#### Work order:
Could you repeat every entry below word for word, leaving out the pictures?

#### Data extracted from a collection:
----------------
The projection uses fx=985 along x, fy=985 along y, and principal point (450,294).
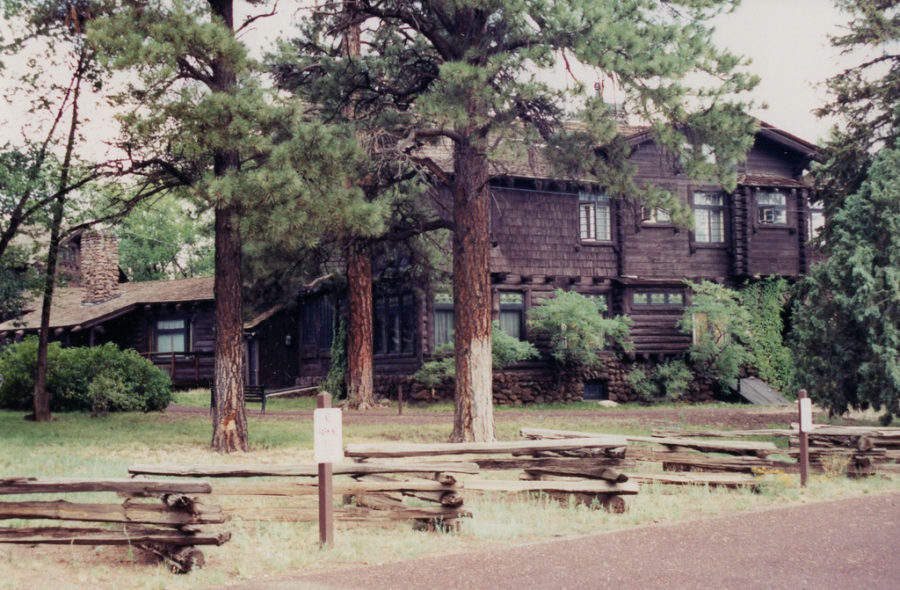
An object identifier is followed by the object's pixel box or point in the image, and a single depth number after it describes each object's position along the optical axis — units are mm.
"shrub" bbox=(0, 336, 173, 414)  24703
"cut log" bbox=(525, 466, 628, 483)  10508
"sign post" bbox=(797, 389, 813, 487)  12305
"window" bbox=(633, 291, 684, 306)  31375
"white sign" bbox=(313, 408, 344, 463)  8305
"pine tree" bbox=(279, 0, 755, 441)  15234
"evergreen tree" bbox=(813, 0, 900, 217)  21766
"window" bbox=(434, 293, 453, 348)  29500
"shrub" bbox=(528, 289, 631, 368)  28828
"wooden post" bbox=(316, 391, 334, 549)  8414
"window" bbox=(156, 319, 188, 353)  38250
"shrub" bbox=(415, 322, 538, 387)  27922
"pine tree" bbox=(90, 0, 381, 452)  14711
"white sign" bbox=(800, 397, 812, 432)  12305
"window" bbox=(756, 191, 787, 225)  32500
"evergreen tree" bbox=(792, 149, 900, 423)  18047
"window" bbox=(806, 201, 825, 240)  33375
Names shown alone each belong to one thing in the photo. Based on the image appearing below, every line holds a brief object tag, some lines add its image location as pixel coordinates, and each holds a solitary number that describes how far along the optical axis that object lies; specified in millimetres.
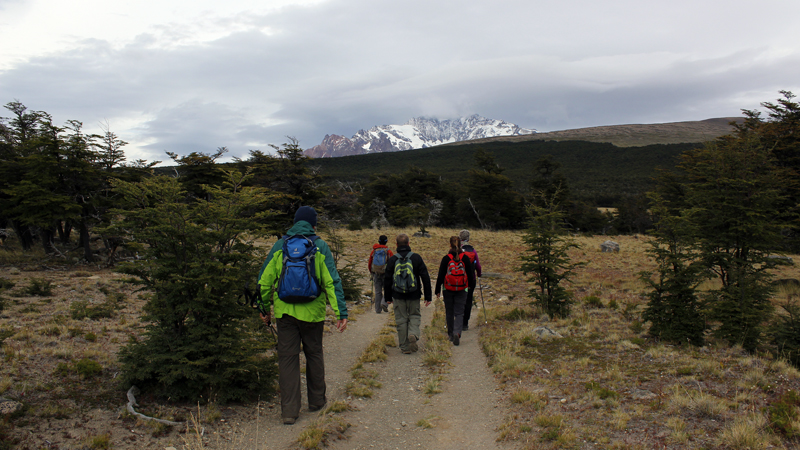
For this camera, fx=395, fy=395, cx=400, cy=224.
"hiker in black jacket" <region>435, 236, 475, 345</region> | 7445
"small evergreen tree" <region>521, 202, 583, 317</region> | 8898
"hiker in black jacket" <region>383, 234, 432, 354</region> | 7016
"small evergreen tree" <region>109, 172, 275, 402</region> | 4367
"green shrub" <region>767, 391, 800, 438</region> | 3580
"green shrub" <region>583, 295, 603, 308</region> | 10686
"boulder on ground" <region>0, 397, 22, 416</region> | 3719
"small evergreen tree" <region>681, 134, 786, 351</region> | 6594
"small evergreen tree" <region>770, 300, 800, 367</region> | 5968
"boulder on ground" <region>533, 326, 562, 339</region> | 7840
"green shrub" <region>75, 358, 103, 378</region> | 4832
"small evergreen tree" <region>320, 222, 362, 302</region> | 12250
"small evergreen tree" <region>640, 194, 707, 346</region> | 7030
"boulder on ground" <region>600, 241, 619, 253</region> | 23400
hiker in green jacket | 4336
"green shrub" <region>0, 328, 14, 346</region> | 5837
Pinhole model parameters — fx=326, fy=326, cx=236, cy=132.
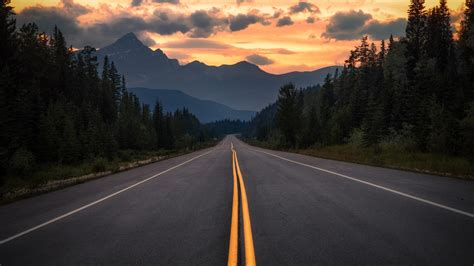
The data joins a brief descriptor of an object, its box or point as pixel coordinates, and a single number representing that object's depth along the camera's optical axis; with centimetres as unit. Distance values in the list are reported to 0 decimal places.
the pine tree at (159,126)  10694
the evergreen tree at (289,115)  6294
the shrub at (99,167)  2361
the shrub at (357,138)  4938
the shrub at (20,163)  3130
----------------
#### Solved exercise:
The projection uses fx=985 along x, fy=985 along y, and principal point (450,294).
An object identifier is followed by the object's pixel box or point in the image, and a single depth number after it describes each object's position along the optical axis — units are mm.
"shrub" bbox=(0, 336, 173, 414)  24703
"cut log" bbox=(525, 466, 628, 483)  10508
"sign post" bbox=(797, 389, 813, 487)  12305
"window" bbox=(633, 291, 684, 306)  31375
"white sign" bbox=(313, 408, 344, 463)  8305
"pine tree" bbox=(279, 0, 755, 441)  15234
"evergreen tree" bbox=(813, 0, 900, 217)  21766
"window" bbox=(434, 293, 453, 348)  29500
"shrub" bbox=(528, 289, 631, 368)  28828
"wooden post" bbox=(316, 391, 334, 549)  8414
"window" bbox=(156, 319, 188, 353)  38250
"shrub" bbox=(415, 322, 538, 387)  27922
"pine tree" bbox=(90, 0, 381, 452)  14711
"white sign" bbox=(800, 397, 812, 432)  12305
"window" bbox=(756, 191, 787, 225)  32500
"evergreen tree" bbox=(792, 149, 900, 423)  18047
"window" bbox=(806, 201, 825, 240)  33375
Names shown alone each belong to one thing in the photo. Based on the image appearing below, every line holds a brief object tag, some lines add its image location as pixel coordinates, and each holds a solitary number that describes how far along the optical axis that object lies; specified in millimetres.
For this camera, fx=395, fy=395, cx=400, cy=224.
"hiker in black jacket" <region>435, 236, 475, 345</region> | 7445
"small evergreen tree" <region>521, 202, 583, 317</region> | 8898
"hiker in black jacket" <region>383, 234, 432, 354</region> | 7016
"small evergreen tree" <region>109, 172, 275, 402</region> | 4367
"green shrub" <region>767, 391, 800, 438</region> | 3580
"green shrub" <region>583, 295, 603, 308</region> | 10686
"boulder on ground" <region>0, 397, 22, 416</region> | 3719
"small evergreen tree" <region>681, 134, 786, 351</region> | 6594
"small evergreen tree" <region>770, 300, 800, 367</region> | 5968
"boulder on ground" <region>533, 326, 562, 339</region> | 7840
"green shrub" <region>75, 358, 103, 378</region> | 4832
"small evergreen tree" <region>320, 222, 362, 302</region> | 12250
"small evergreen tree" <region>640, 194, 707, 346</region> | 7030
"boulder on ground" <region>600, 241, 619, 253</region> | 23400
hiker in green jacket | 4336
"green shrub" <region>0, 328, 14, 346</region> | 5837
Pinhole model parameters — fx=326, fy=326, cx=236, cy=132.
The data joins a brief descriptor of an object, its box or point as pixel coordinates, and a single number representing that object's depth along the camera's optical axis; with centimetres as unit. Distance values in the list are reported to 0 decimal places.
the pine tree at (159,126)  10694
the evergreen tree at (289,115)  6294
the shrub at (99,167)  2361
the shrub at (357,138)  4938
the shrub at (20,163)  3130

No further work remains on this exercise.